Un’altra cosa a cui si fa – davvero – fatica a credere è l’ingenuità di Meghan: lei, attrice americana, attivissima sui social, non aveva idea di chi fosse il principe con cui usciva, e lui amava questo suo candore.
Incorrotta dall’opinione della stampa, Harry trova per la prima volta una donna senza pregiudizi su di lui, che non conosca già tutti i suoi dolori, errori e privilegi. Come è possibile che Meghan – per altro molto attenta al sociale – non abbia mai aperto un giornale che esibiva in copertina la faccia di Harry? Difficile crederci.
E così, pagina dopo pagina, diventa sempre più chiaro l’intento che ha spinto Harry a scrivere questo libro: raccontare, sì, ma tirando l’acqua al suo mulino. Ripercorrere le tappe della sua vita per rinfacciare al mondo il suo “svantaggiato” punto di vista.
Harry non manca mai di autoritrarsi come una vittima: di suo fratello, che tenta a tutti i costi di controllarlo. Di suo padre, che non gli regala abbastanza considerazione. Della stampa, la stessa che ad oggi gli garantisce la sua unica entrata economica.
Il rapporto con la stampa è un filo rosso che lega tutti e tre i capitoli: non perde occasione di ribadire quanto i giornalisti inglesi siano invadenti, pronti a vendere l’anima al diavolo pur di rovinargli la vita e strappargli una foto mentre tutto cade a rotoli. A loro va la colpa di un’esistenza senza privacy, dei suoi amori mai iniziati, della depressione di sua moglie e della morte di sua mamma.
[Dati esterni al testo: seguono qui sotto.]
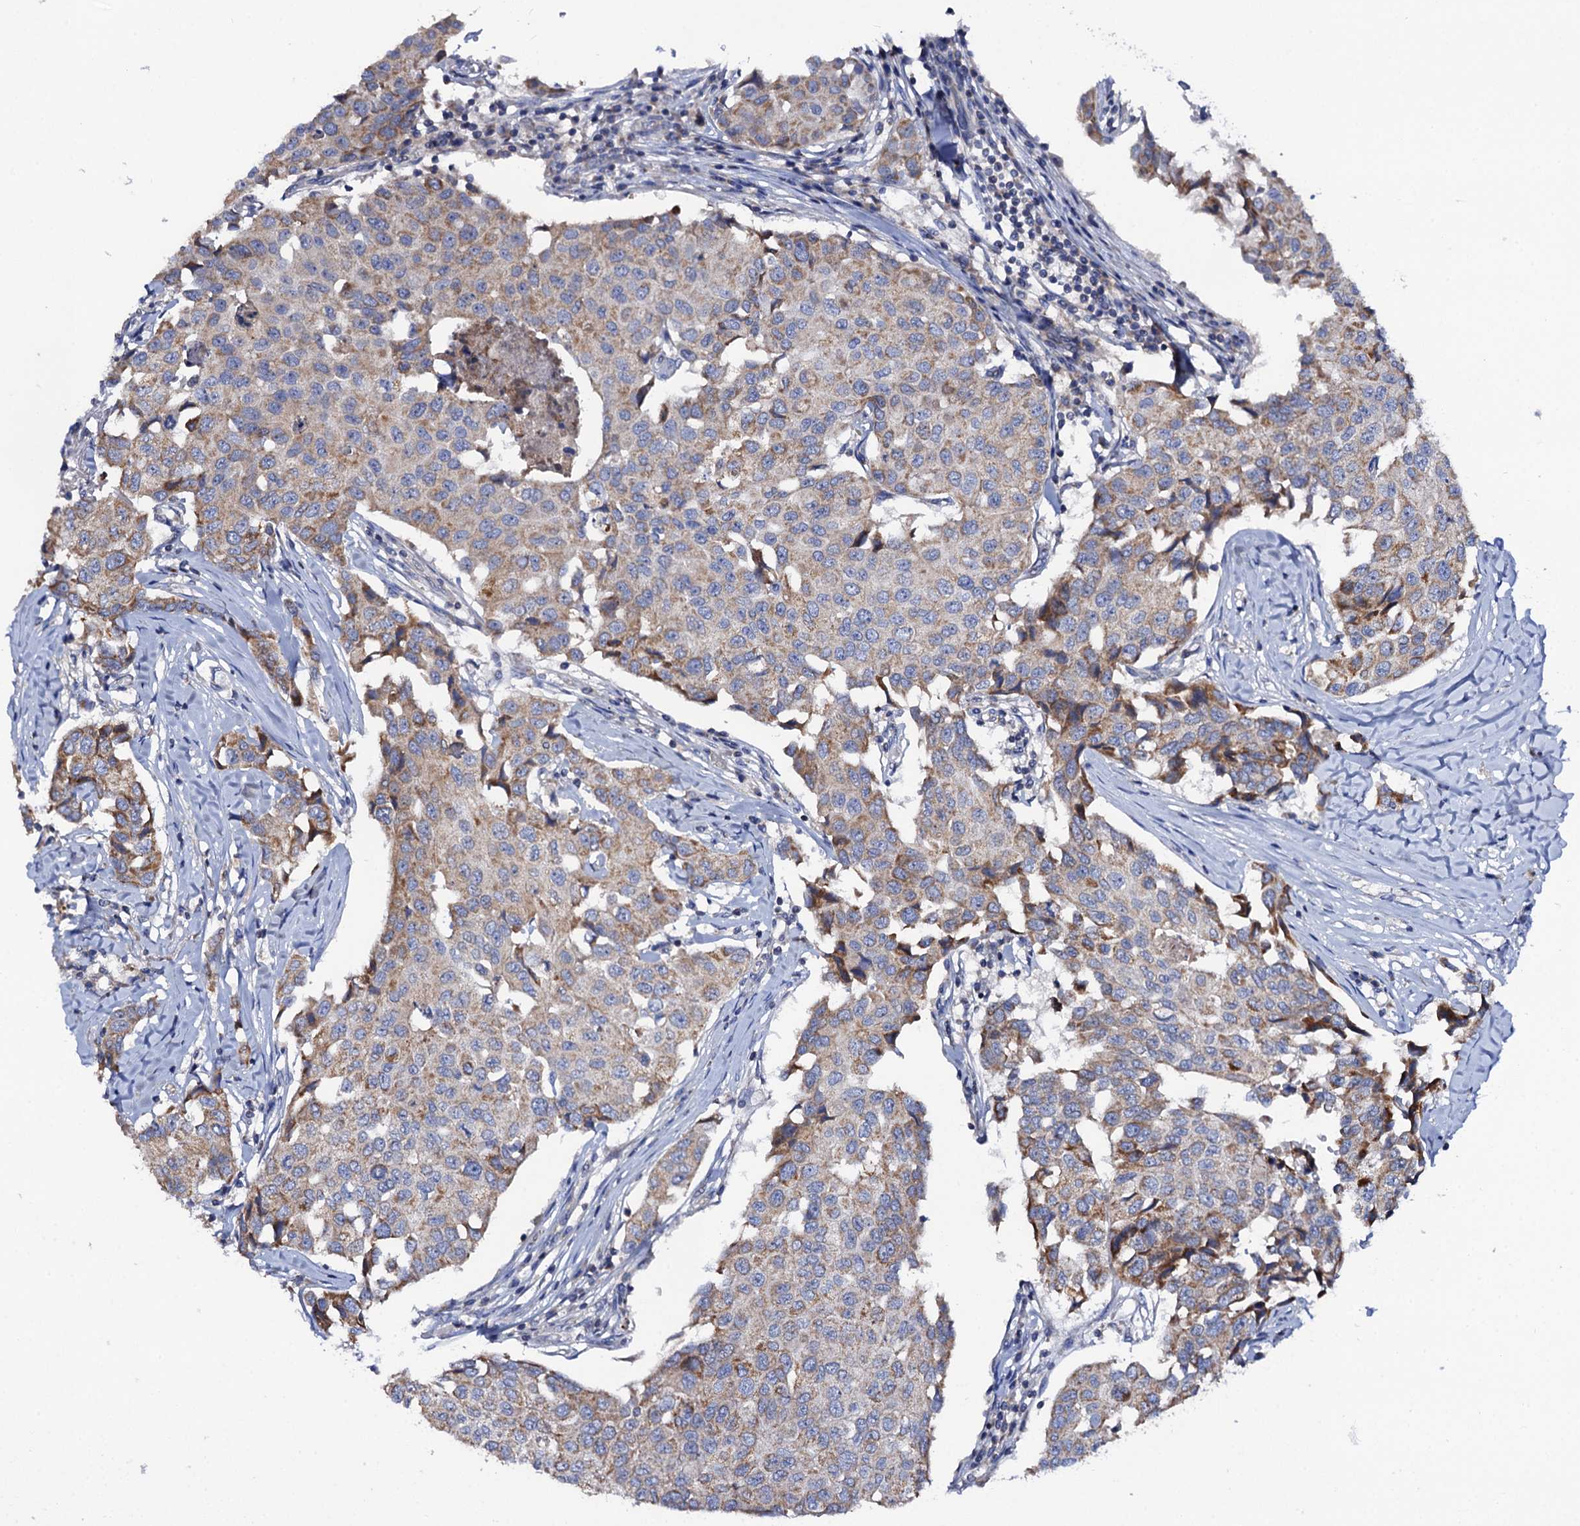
{"staining": {"intensity": "moderate", "quantity": "25%-75%", "location": "cytoplasmic/membranous"}, "tissue": "breast cancer", "cell_type": "Tumor cells", "image_type": "cancer", "snomed": [{"axis": "morphology", "description": "Duct carcinoma"}, {"axis": "topography", "description": "Breast"}], "caption": "Intraductal carcinoma (breast) was stained to show a protein in brown. There is medium levels of moderate cytoplasmic/membranous staining in about 25%-75% of tumor cells.", "gene": "MRPL48", "patient": {"sex": "female", "age": 80}}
Il Duca di Sussex condanna più volte il patto segreto che da secoli tiene in equilibrio il rapporto tra la famiglia reale inglese e la stampa: “Never complain, never explain”, ossia “Mai lamentarsi, mai spiegare”.
Spiega che avrebbe voluto una reazione da parte della sua famiglia difronte agli insulti riservati a Meghan, o almeno la possibilità di reagire lui stesso. Invece, vittima (ancora) di quel tacito accordo stretto tra Royal Family e media, ha ingoiato bocconi amari più di quanto desiderasse.
Nonostante questo, con la pubblicazione di Spare svende alla stampa la storia della sua vita, fornendogli materiale su cui continuare a fare ciò che ha sempre detestato: parlare di lui.
Harry odia i media, non si trattiene dall’insultare i giornalisti – talvolta accompagnati da nome e cognome – eppure oggi gira i salotti televisivi americani per raccontare la sua versione della storia e assicurarsi un’entrata economica.
Insomma, lavora con i propri nemici e, chiariamo, non ci sarebbe niente di male nel trasformare ciò che ti ha fatto soffrire in un punto di forza, o addirittura servirsi dei propri bulli per riempirsi le tasche.
Sarebbe un modo geniale ed egoistico di vendicarsi, se non fosse che Harry continua ad avere questo atteggiamento passivo aggressivo nei loro confronti. Se non fosse che continua ad atteggiarsi da vittima, nonostante oggi impugni anche lui il manico del coltello.
Sarebbe stato bello se nel libro avesse riservato spazio al racconto della sua rivincita, in cui spiegare il legittimo schema che sta utilizzando oggi: sfruttare la stampa per i propri interessi.
Invece, così come nel documentario Netflix, anche questa volta Harry ha preferito lasciarsi andare all’autocommiserazione, raccontando una storia che pecca di slancio vitale e personalità.